> Directions for this task
Reproduce every line of text in the items below character for character and in the same order, leaving out the pictures.

> Dataset records
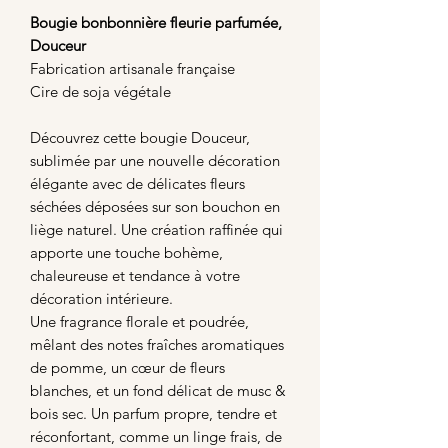
Bougie bonbonnière fleurie parfumée,
Douceur
Fabrication artisanale française
Cire de soja végétale
Découvrez cette bougie Douceur,
sublimée par une nouvelle décoration
élégante avec de délicates fleurs
séchées déposées sur son bouchon en
liège naturel. Une création raffinée qui
apporte une touche bohème,
chaleureuse et tendance à votre
décoration intérieure.
Une fragrance florale et poudrée,
mêlant des notes fraîches aromatiques
de pomme, un cœur de fleurs
blanches, et un fond délicat de musc &
bois sec. Un parfum propre, tendre et
réconfortant, comme un linge frais, de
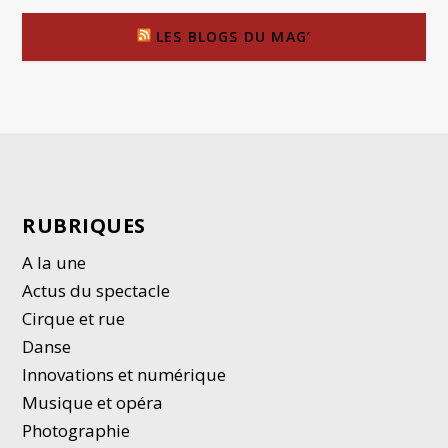
LES BLOGS DU MAG’
RUBRIQUES
A la une
Actus du spectacle
Cirque et rue
Danse
Innovations et numérique
Musique et opéra
Photographie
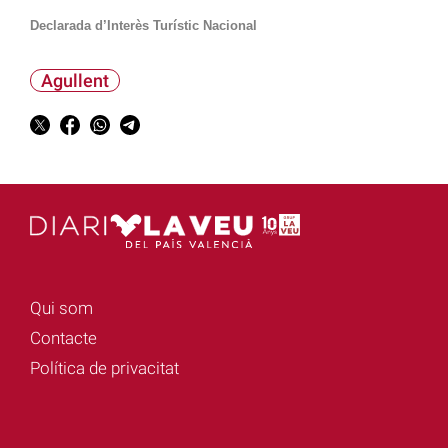
Declarada d’Interès Turístic Nacional
Agullent
Qui som
Contacte
Política de privacitat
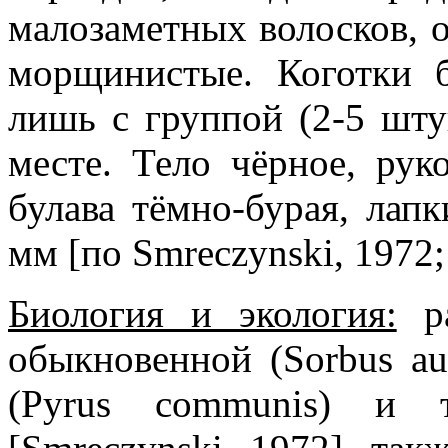
малозаметных волосков, о
морщинистые. Коготки б
лишь с группой (2-5 шт
месте. Тело чёрное, рук
булава тёмно-бурая, лапк
мм [по Smreczynski, 1972;
Биология и экология:
ра
обыкновенной (Sorbus au
(Pyrus communis) и т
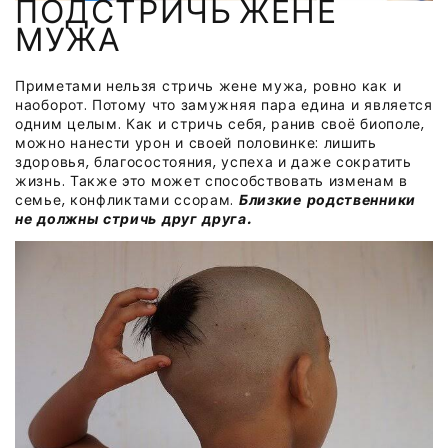
ПОДСТРИЧЬ ЖЕНЕ
МУЖА
Приметами нельзя стричь жене мужа, ровно как и
наоборот. Потому что замужняя пара едина и является
одним целым. Как и стричь себя, ранив своё биополе,
можно нанести урон и своей половинке: лишить
здоровья, благосостояния, успеха и даже сократить
жизнь. Также это может способствовать изменам в
семье, конфликтами ссорам.
Близкие родственники
не должны стричь друг друга.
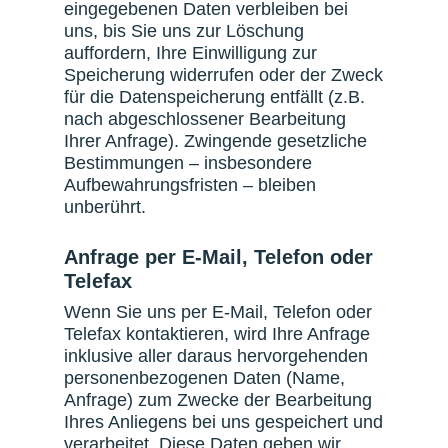
eingegebenen Daten verbleiben bei
uns, bis Sie uns zur Löschung
auffordern, Ihre Einwilligung zur
Speicherung widerrufen oder der Zweck
für die Datenspeicherung entfällt (z.B.
nach abgeschlossener Bearbeitung
Ihrer Anfrage). Zwingende gesetzliche
Bestimmungen – insbesondere
Aufbewahrungsfristen – bleiben
unberührt.
Anfrage per E-Mail, Telefon oder
Telefax
Wenn Sie uns per E-Mail, Telefon oder
Telefax kontaktieren, wird Ihre Anfrage
inklusive aller daraus hervorgehenden
personenbezogenen Daten (Name,
Anfrage) zum Zwecke der Bearbeitung
Ihres Anliegens bei uns gespeichert und
verarbeitet. Diese Daten geben wir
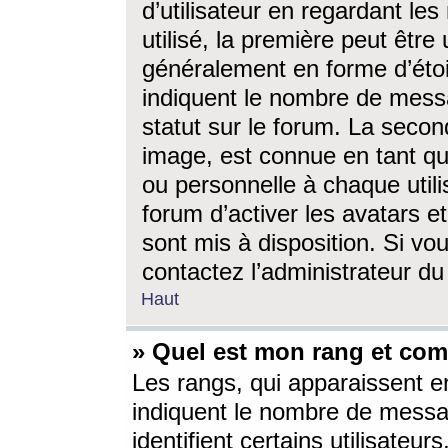
d’utilisateur en regardant l
utilisé, la première peut êtr
généralement en forme d’étoil
indiquent le nombre de mess
statut sur le forum. La seco
image, est connue en tant qu
ou personnelle à chaque utili
forum d’activer les avatars e
sont mis à disposition. Si vo
contactez l’administrateur d
Haut
» Quel est mon rang et com
Les rangs, qui apparaissent e
indiquent le nombre de messa
identifient certains utilisateu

> Your solution
Bougie bonbonnière fleurie parfumée,
Douceur
Fabrication artisanale française
Cire de soja végétale
Découvrez cette bougie Douceur,
sublimée par une nouvelle décoration
élégante avec de délicates fleurs
séchées déposées sur son bouchon en
liège naturel. Une création raffinée qui
apporte une touche bohème,
chaleureuse et tendance à votre
décoration intérieure.
Une fragrance florale et poudrée,
mêlant des notes fraîches aromatiques
de pomme, un cœur de fleurs
blanches, et un fond délicat de musc &
bois sec. Un parfum propre, tendre et
réconfortant, comme un linge frais, de
LES BLOGS DU MAG’
RUBRIQUES
A la une
Actus du spectacle
Cirque et rue
Danse
Innovations et numérique
Musique et opéra
Photographie
Declarada d’Interès Turístic Nacional
Agullent
Qui som
Contacte
Política de privacitat
малозаметных волосков, о
морщинистые. Коготки б
лишь с группой (2-5 шт
месте. Тело чёрное, рук
булава тёмно-бурая, лапк
мм [по Smreczynski, 1972;
Биология и экология:
ра
обыкновенной (Sorbus au
(Pyrus communis) и т
ПОДСТРИЧЬ ЖЕНЕ
МУЖА
Приметами нельзя стричь жене мужа, ровно как и
наоборот. Потому что замужняя пара едина и является
одним целым. Как и стричь себя, ранив своё биополе,
можно нанести урон и своей половинке: лишить
здоровья, благосостояния, успеха и даже сократить
жизнь. Также это может способствовать изменам в
семье, конфликтами ссорам.
Близкие родственники
не должны стричь друг друга.
eingegebenen Daten verbleiben bei
uns, bis Sie uns zur Löschung
auffordern, Ihre Einwilligung zur
Speicherung widerrufen oder der Zweck
für die Datenspeicherung entfällt (z.B.
nach abgeschlossener Bearbeitung
Ihrer Anfrage). Zwingende gesetzliche
Bestimmungen – insbesondere
Aufbewahrungsfristen – bleiben
unberührt.
Anfrage per E-Mail, Telefon oder
Telefax
Wenn Sie uns per E-Mail, Telefon oder
Telefax kontaktieren, wird Ihre Anfrage
inklusive aller daraus hervorgehenden
personenbezogenen Daten (Name,
Anfrage) zum Zwecke der Bearbeitung
Ihres Anliegens bei uns gespeichert und
verarbeitet. Diese Daten geben wir
d’utilisateur en regardant l
utilisé, la première peut êtr
généralement en forme d’étoil
indiquent le nombre de mess
statut sur le forum. La seco
image, est connue en tant qu
ou personnelle à chaque utili
forum d’activer les avatars e
sont mis à disposition. Si vo
contactez l’administrateur d
Haut
» Quel est mon rang et com
Les rangs, qui apparaissent e
indiquent le nombre de messa
identifient certains utilisateu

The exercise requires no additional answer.